Published online Aug 7, 2013. doi: 10.3748/wjg.v19.i29.4718
Revised: March 20, 2013
Accepted: April 10, 2013
Published online: August 7, 2013
AIM: To determine the efficacy of probiotic supplementation on intestinal transit time (ITT) and to identify factors that influence these outcomes.
METHODS: A systematic review of randomized controlled trials (RCTs) of probiotic supplementation that measured ITT in adults was conducted by searching MEDLINE and EMBASE using relevant key word combinations. Main search limits included RCTs of probiotic supplementation in healthy or constipated adults that measured ITT. Study quality was assessed using the Jadad scale. A random effects meta-analysis was performed with standardized mean difference (SMD) of ITT between probiotic and control groups as the primary outcome. Meta-regression and subgroup analyses were conducted to examine the impact of moderator variables on ITT SMD.
RESULTS: A total of 11 clinical trials with 13 treatment effects representing 464 subjects were included in this analysis. Probiotic supplementation was associated with decreased ITT in relation to controls, with an SMD of 0.40 (95%CI: 0.20-0.59, P < 0.001). Constipation (r2 = 39%, P = 0.01), higher mean age (r2 = 27%, P = 0.03), and higher percentage of female subjects (r2 = 23%, P < 0.05) were predictive of decreased ITT with probiotics in meta-regression. Subgroup analyses demonstrated statistically greater reductions in ITT with probiotics in subjects with vs without constipation and in older vs younger subjects [both SMD: 0.59 (95%CI: 0.39-0.79) vs 0.17 (95%CI: -0.08-0.42), P = 0.01]. Medium to large treatment effects were identified with Bifidobacterium Lactis (B. lactis) HN019 (SMD: 0.72, 95%CI: 0.27-1.18, P < 0.01) and B. lactis DN-173 010 (SMD: 0.54, 95%CI: 0.15-0.94, P < 0.01) while other single strains and combination products yielded small treatment effects.

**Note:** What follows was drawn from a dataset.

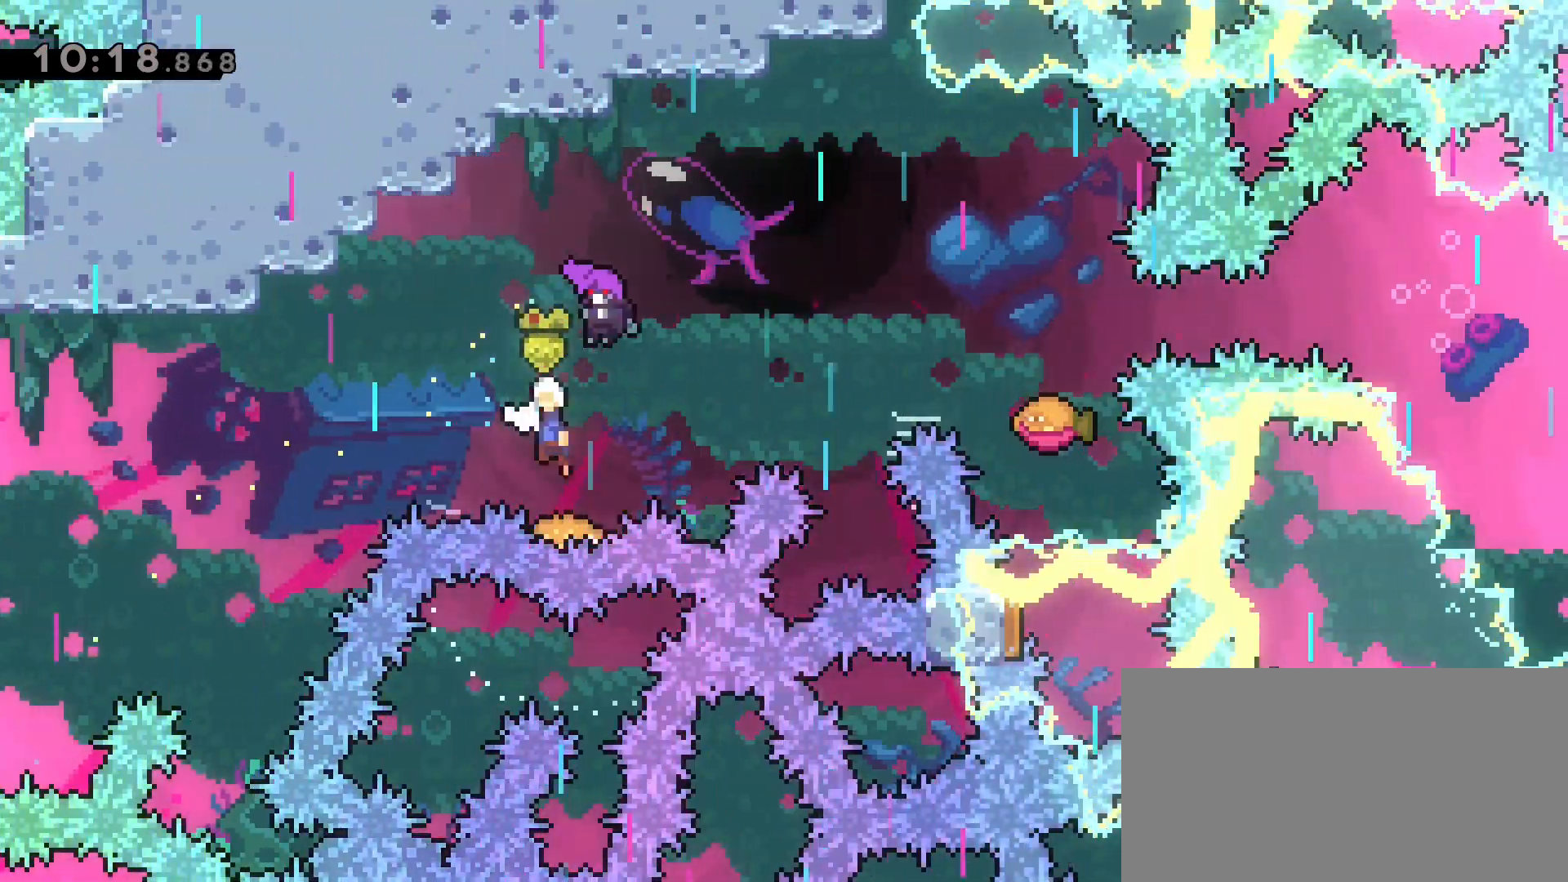
{"keys": [], "events": [[50, "d", "down"], [333, "jump2", "up"], [383, "d", "up"]]}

CONCLUSION: Overall, short-term probiotic supplementation decreases ITT with consistently greater treatment effects identified in constipated or older adults and with certain probiotic strains.
Core tip: Clinical trials of probiotics for gut health often utilize intestinal transit time (ITT) as a measure of clinical success although treatment effects are not consistent across studies. We performed the first systematic review and meta-analysis of randomized controlled trials to investigate the efficacy of probiotic supplementation on ITT in adults and to identify factors that influence these outcomes. Overall, short-term probiotic supplementation decreases ITT with consistently greater treatment effects identified in constipated or older adults and with certain probiotic strains.